I wouldn’t recommend climbing the tower at noon. But, if you find yourself about three meters from the bells when they start to ring the time out across the Tuscan hills, the narrow stairway, encased in stone, offers a tiny bit more protection than the open air.

From the top I can see the city, practically bleeding art. I see the hills Mona Lisa smiles above, I see the river, I see Firenze and the near reaches of Toscana. I see the descendents of the white Guelfs, Dante’s clan, who will later sell me a leather shoulder bag.

Speaking of leather shoulder bags, I’m glad I’m not a Chinese tourist. Even the innocent ones are thrown out of the leather shops as spies. Ah, the world of fashion.

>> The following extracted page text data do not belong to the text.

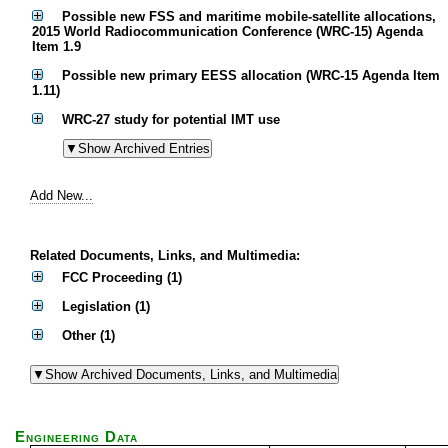
Possible new FSS and maritime mobile-satellite allocations,
2015 World Radiocommunication Conference (WRC-15) Agenda
Item 1.9
Possible new primary EESS allocation (WRC-15 Agenda Item
1.11)
WRC-27 study for potential IMT use
Add New...
Related Documents, Links, and Multimedia:
FCC Proceeding (1)
Legislation (1)
Other (1)
Engineering Data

It’s raining when we go to Pisa. It’s raining AND there’s a train strike, which I thought had been cancelled due to the grounding of every flight in Europe. So after taking a cab to the train station, we take one back to the B&B and hop in the car. We fight the crowds, we take a picture, we leave. The cathedral, whose bells the Leaning Tower carries, is one of the most beautiful I’ve ever seen.


Montepulciano, which my guidebook mentions as popular with wine lovers, turns out to be the best detour ever. Expecting to simply drive to the centro, take an emo picture holding our copy of New Moon (yes, we packed it for the photo op), and continue home, our mouths drop at the beauty gleaming from this Tuscan hilltop. We stroll through the narrow, pedestrian-only streets. Actually, we climb the streets. All roads lead up in this town centered on the top of a hill. Winding around and around, we can’t keep up with every narrow archway begging us to detour, every little stairway leading somewhere else, somewhere amazing. Every narrow lane we take is a win, every detour a new discovery for us as we hike the steep streets to the piazza from the movie.